I have a question about:schauder basis for $\ell_\infty$
I know that $\ell_\infty$ is not separable, therefore has no Schauder basis.However I cannot understand why the set $\{e_1, e_2, e_3, \dotsc \}$ where $e_1=(1,0,0,\dotsc), e_2=(0,1,0,0,\dotsc), \dotsc$ can not work as a Schauder basis.
One answer is that let $x=(1,1,1,\ldots)\in \ell_\infty$. The proof of that "$\ell_{\infty}$ has no Schauder basis by contradiction?
Question:
(1) The standard basis $\{e_n\}_{n\ge 1}$ is not Schauder basis
(2) What can we get from the results "$\sum_{I=1}^{\infty}x_ie_i$ does not converges to $x$"? I just read the proof in the second answer in schauder basis for $\ell_\infty$. I am confused about the answer.

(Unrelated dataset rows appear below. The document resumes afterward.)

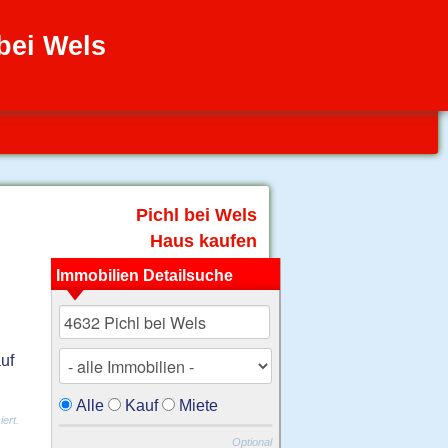
bei Wels
Pichl bei Wels
Haus kaufen
Immobilien Detailsuche
uf
Alle
Kauf
Miete
ert.
Optional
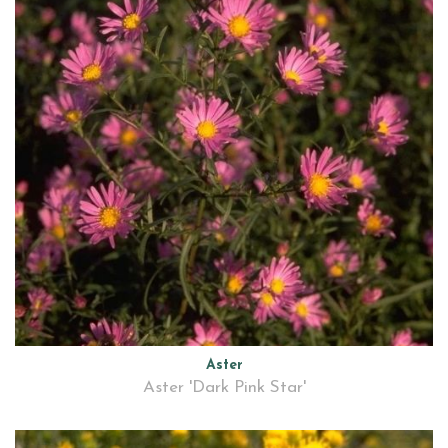
Aster
Aster 'Dark Pink Star'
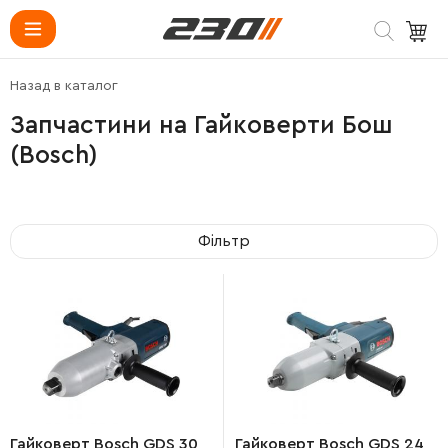
Назад в каталог
Запчастини на Гайковерти Бош
(Bosch)
Фільтр
Гайковерт Bosch GDS 30
Гайковерт Bosch GDS 24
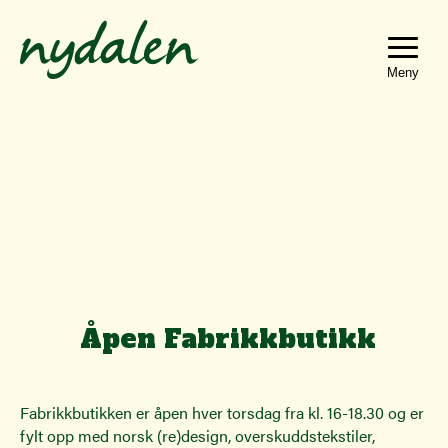
Hopp
Hopp
til
til
innhold
navigasjon
Toggle
navigat
Åpen Fabrikkbutikk
Fabrikkbutikken er åpen hver torsdag fra kl. 16-18.30 og er
fylt opp med norsk (re)design, overskuddstekstiler,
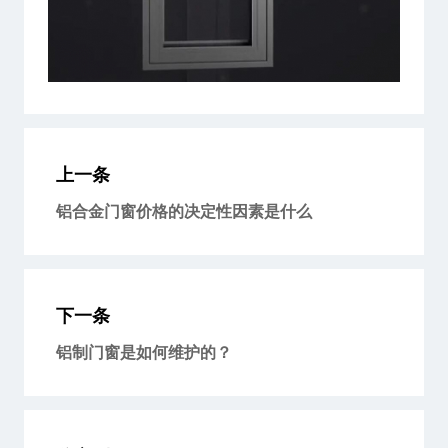
上一条
铝合金门窗价格的决定性因素是什么
下一条
铝制门窗是如何维护的？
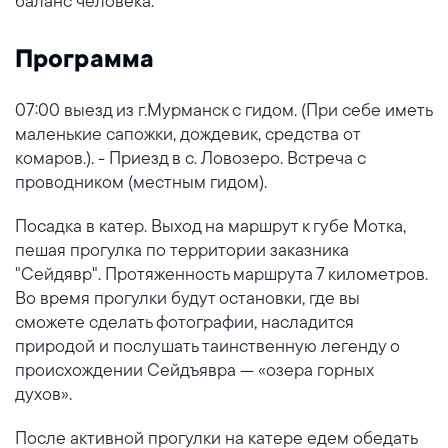
баланс человека.
Программа
07:00 выезд из г.Мурманск с гидом. (При себе иметь
маленькие сапожки, дождевик, средства от
комаров.). - Приезд в с. Ловозеро. Встреча с
проводником (местным гидом).
Посадка в катер. Выход на маршрут к губе Мотка,
пешая прогулка по территории заказника
"Сейдявр". Протяженность маршрута 7 километров.
Во время прогулки будут остановки, где вы
сможете сделать фотографии, насладится
природой и послушать таинственную легенду о
происхождении Сейдъявра — «озера горных
духов».
После активной прогулки на катере едем обедать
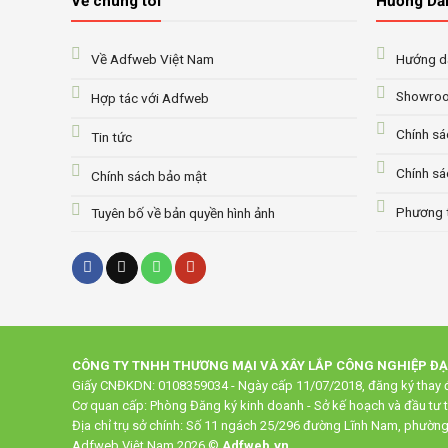
Về chúng tôi
Hướng Dẫ
Về Adfweb Việt Nam
Hướng dẫ
Showroo
Hợp tác với Adfweb
Chính sá
Tin tức
Chính sá
Chính sách bảo mật
Phương 
Tuyên bố về bản quyền hình ảnh
CÔNG TY TNHH THƯƠNG MẠI VÀ XÂY LẮP CÔNG NGHIỆP Đ
Giấy CNĐKDN: 0108359034 - Ngày cấp 11/07/2018, đăng ký thay đ
Cơ quan cấp: Phòng Đăng ký kinh doanh - Sở kế hoạch và đầu tư 
Địa chỉ trụ sở chính: Số 11 ngách 25/296 đường Lĩnh Nam, phườn
Adfweb Việt Nam 2026 ©
Adfweb.vn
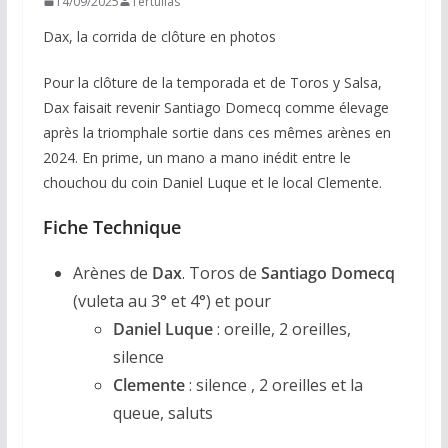
14/09/2025
Tertulias
Dax, la corrida de clôture en photos
Pour la clôture de la temporada et de Toros y Salsa,
Dax faisait revenir Santiago Domecq comme élevage
après la triomphale sortie dans ces mêmes arènes en
2024. En prime, un mano a mano inédit entre le
chouchou du coin Daniel Luque et le local Clemente.
Fiche Technique
Arènes de
Dax
. Toros de
Santiago Domecq
(vuleta au 3° et 4°) et pour
Daniel Luque
: oreille, 2 oreilles,
silence
Clemente
: silence , 2 oreilles et la
queue, saluts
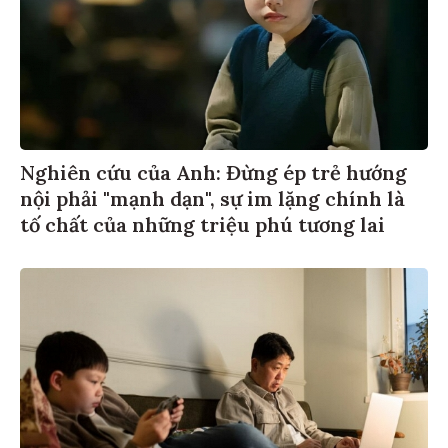
Nghiên cứu của Anh: Đừng ép trẻ hướng
nội phải "mạnh dạn", sự im lặng chính là
tố chất của những triệu phú tương lai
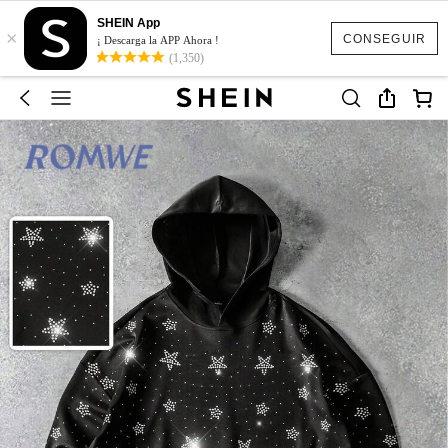
SHEIN App
×
CONSEGUIR
¡ Descarga la APP Ahora !
(1,350)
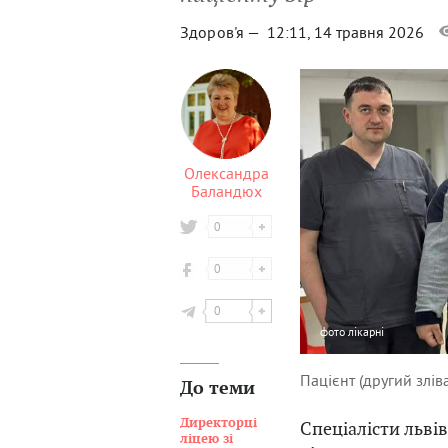
Здоров'я —
12:11, 14 травня 2026
Олександра
Баландюх
0
0
0
фото
лікарні
Пацієнт (другий зліва
До теми
Директорці
Спеціалісти львів
ліцею зі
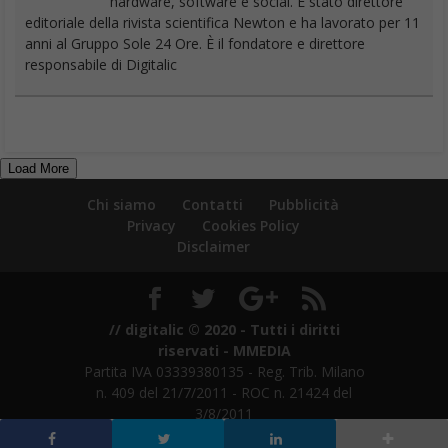
hardware, software e social. È stato direttore
editoriale della rivista scientifica Newton e ha lavorato per 11
anni al Gruppo Sole 24 Ore. È il fondatore e direttore
responsabile di Digitalic
Load More
Chi siamo
Contatti
Pubblicità
Privacy
Cookies Policy
Disclaimer
// digitalic © 2020 - Tutti i diritti
riservati - MMEDIA
Partita IVA 03339380135 - Reg. Trib. Milano
n. 409 del 21/7/2011 - ROC n. 21424 del
3/8/2011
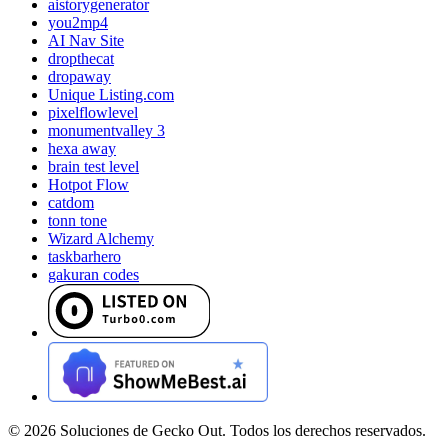
aistorygenerator
you2mp4
AI Nav Site
dropthecat
dropaway
Unique Listing.com
pixelflowlevel
monumentvalley 3
hexa away
brain test level
Hotpot Flow
catdom
tonn tone
Wizard Alchemy
taskbarhero
gakuran codes
©
2026
Soluciones de Gecko Out. Todos los derechos reservados.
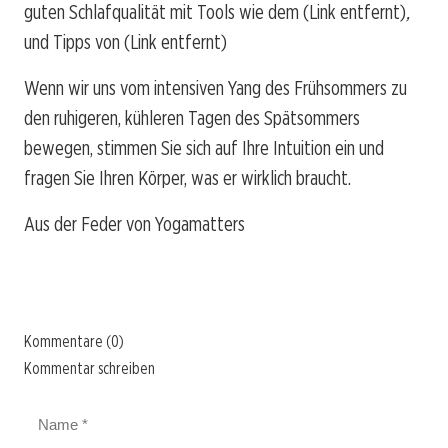
guten Schlafqualität mit Tools wie dem
(Link entfernt)
,
und Tipps von
(Link entfernt)
Wenn wir uns vom intensiven Yang des Frühsommers zu
den ruhigeren, kühleren Tagen des Spätsommers
bewegen, stimmen Sie sich auf Ihre Intuition ein und
fragen Sie Ihren Körper, was er wirklich braucht.
Aus der Feder von Yogamatters
Kommentare (0)
Kommentar schreiben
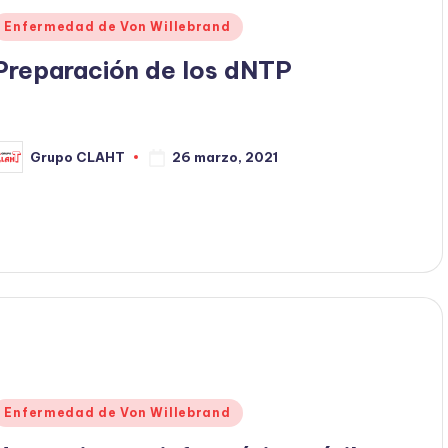
Enfermedad de Von Willebrand
Preparación de los dNTP
26 marzo, 2021
Grupo CLAHT
Enfermedad de Von Willebrand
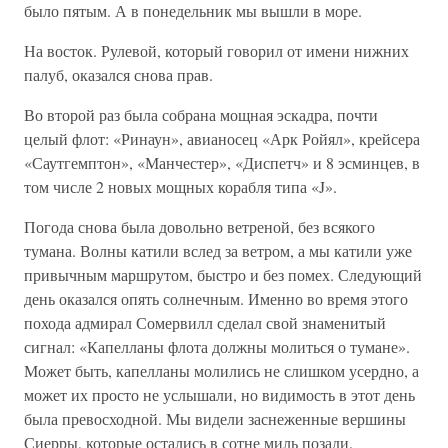
было пятым. А в понедельник мы вышли в море.
На восток. Рулевой, который говорил от имени нижних
палуб, оказался снова прав.
Во второй раз была собрана мощная эскадра, почти
целый флот: «Ринаун», авианосец «Арк Ройял», крейсера
«Саутгемптон», «Манчестер», «Диспетч» и 8 эсминцев, в
том числе 2 новых мощных корабля типа «J».
Погода снова была довольно ветреной, без всякого
тумана. Волны катили вслед за ветром, а мы катили уже
привычным маршрутом, быстро и без помех. Следующий
день оказался опять солнечным. Именно во время этого
похода адмирал Сомервилл сделал свой знаменитый
сигнал: «Капелланы флота должны молиться о тумане».
Может быть, капелланы молились не слишком усердно, а
может их просто не услышали, но видимость в этот день
была превосходной. Мы видели заснеженные вершины
Сиерры, которые остались в сотне миль позади.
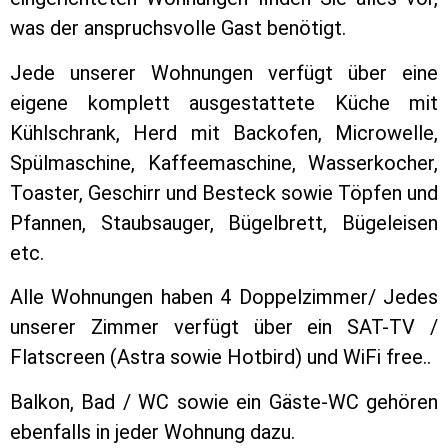
was der anspruchsvolle Gast benötigt.
Jede unserer Wohnungen verfügt über eine
eigene komplett ausgestattete Küche mit
Kühlschrank, Herd mit Backofen, Microwelle,
Spülmaschine, Kaffeemaschine, Wasserkocher,
Toaster, Geschirr und Besteck sowie Töpfen und
Pfannen, Staubsauger, Bügelbrett, Bügeleisen
etc.
Alle Wohnungen haben 4 Doppelzimmer/ Jedes
unserer Zimmer verfügt über ein SAT-TV /
Flatscreen (Astra sowie Hotbird) und WiFi free..
Balkon, Bad / WC sowie ein Gäste-WC gehören
ebenfalls in jeder Wohnung dazu.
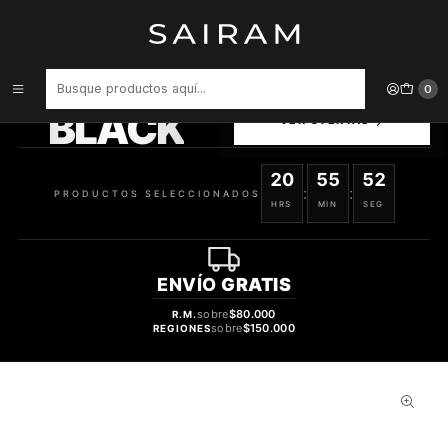
Inicio
Perfume
Perfumes Unisex
PERFUME SUPER NOVA AUTOBIOGRAPHY UNISEX EDP 50 ML
PRODUCTOS
0
SELECCIONADOS
BLACK
VER OFERTAS
20
55
51
:
:
PRODUCTOS SELECCIONADOS
HRS
MIN
SEG
ENVÍO
GRATIS
sobre
$80.000
R.M.
sobre
$150.000
REGIONES
56%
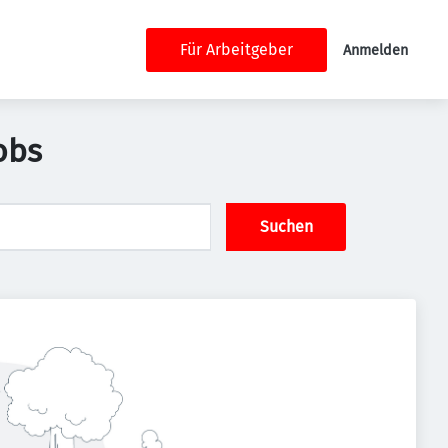
Für Arbeitgeber
Anmelden
obs
Suchen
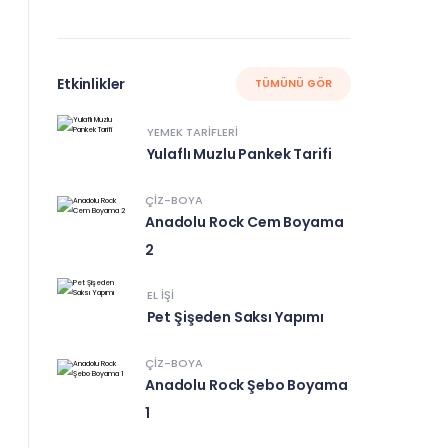
Etkinlikler
TÜMÜNÜ GÖR
YEMEK TARIFLERI
Yulaflı Muzlu Pankek Tarifi
ÇIZ-BOYA
Anadolu Rock Cem Boyama
2
EL IŞI
Pet Şişeden Saksı Yapımı
ÇIZ-BOYA
Anadolu Rock Şebo Boyama
1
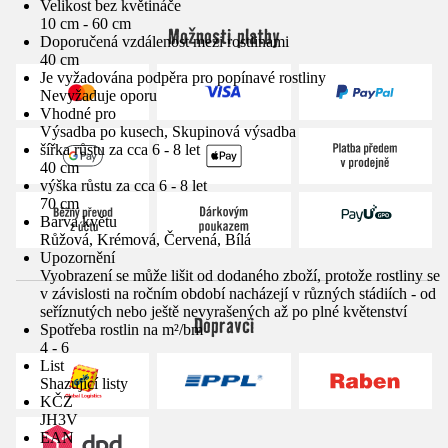
Velikost bez květináče
10 cm - 60 cm
Možnosti platby
Doporučená vzdálenost mezi rostlinami
40 cm
Je vyžadována podpěra pro popínavé rostliny
Nevyžaduje oporu
Vhodné pro
Výsadba po kusech, Skupinová výsadba
šířka růstu za cca 6 - 8 let
40 cm
výška růstu za cca 6 - 8 let
70 cm
Barva květu
Růžová, Krémová, Červená, Bílá
Upozornění
Vyobrazení se může lišit od dodaného zboží, protože rostliny se
v závislosti na ročním období nacházejí v různých stádiích - od
seříznutých nebo ještě nevyrašených až po plné květenství
Dopravci
Spotřeba rostlin na m²/bm
4 - 6
List
Shazující listy
KČZ
JH3V
EAN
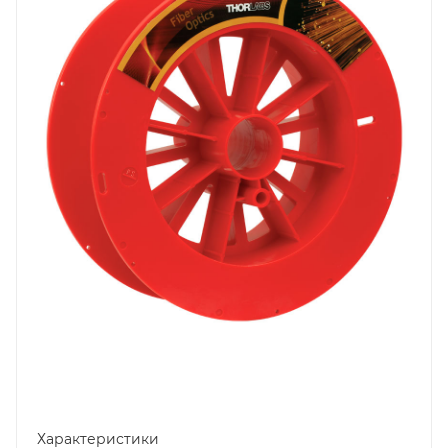
Характеристики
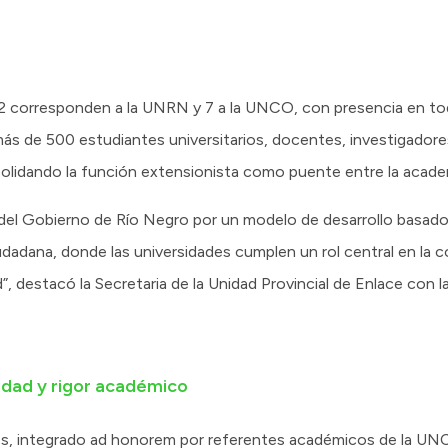
2 corresponden a la UNRN y 7 a la UNCO, con presencia en tod
a más de 500 estudiantes universitarios, docentes, investigador
solidando la función extensionista como puente entre la acade
 del Gobierno de Río Negro por un modelo de desarrollo basado 
 ciudadana, donde las universidades cumplen un rol central en la
, destacó la Secretaria de la Unidad Provincial de Enlace con l
idad y rigor académico
s, integrado ad honorem por referentes académicos de la UN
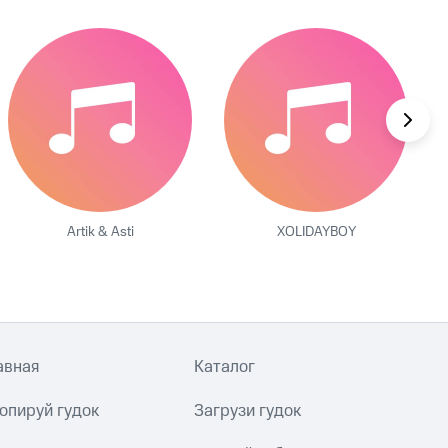
Artik & Asti
XOLIDAYBOY
авная
Каталог
опируй гудок
Загрузи гудок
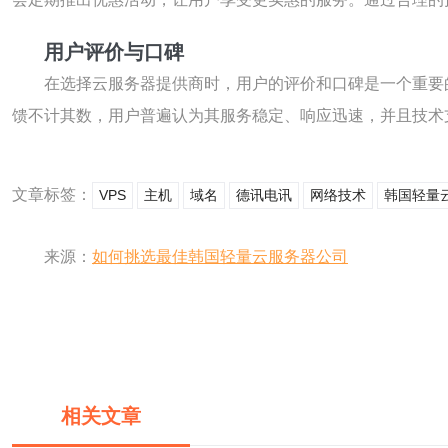
用户评价与口碑
在选择云服务器提供商时，用户的评价和口碑是一个重要
馈不计其数，用户普遍认为其服务稳定、响应迅速，并且技术
文章标签：
VPS
主机
域名
德讯电讯
网络技术
韩国轻量
来源：
如何挑选最佳韩国轻量云服务器公司
相关文章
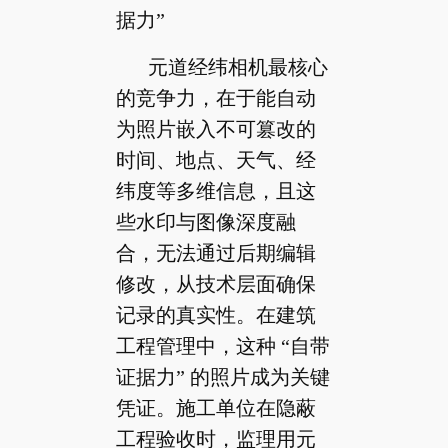
据力”
元道经纬相机最核心
的竞争力，在于能自动
为照片嵌入不可篡改的
时间、地点、天气、经
纬度等多维信息，且这
些水印与图像深度融
合，无法通过后期编辑
修改，从技术层面确保
记录的真实性。在建筑
工程管理中，这种 “自带
证据力” 的照片成为关键
凭证。施工单位在隐蔽
工程验收时，监理用元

Let $x=(1,1,1,\ldots)\in \ell_\infty$ if $x=\sum\limits_{i=1}^{\infty}x_ie_i,$ then for any $N\in\mathbb{N}$ we have $$\left\|x-\sum_{n=1}^{N}x_ne_n\right\|_{\infty}=\|(0,\ldots,0,1,1,1,\ldots)\|_{\infty}=1\not\to0,$$ so $\sum\limits_{i=1}^{\infty}x_ie_i$ does not converge to $x.$
The proof of (1): Does it make sense?
Suppse that $\{e_n\}$ is a Schauder basis. Then for every $x\in \ell_{\infty}$ we have $x=\sum_{I=1}^{\infty} x_ie_i$. That means as $n \to\infty$,$$0\le \sup_{k\ge n+1}|x_k|=\|(0,0,\dots,0, x_{n+1}, x_{n+2},\dots)\|_{\infty}=\|x-\sum_{I=1}^n x_ie_i\|_{\infty}\to 0$$
Thus, $x_k=0$ for $k\ge n+1$. So$$x=\sum_{I=1}^n x_ie_i$$
But this is impossible. Does it a contradiction?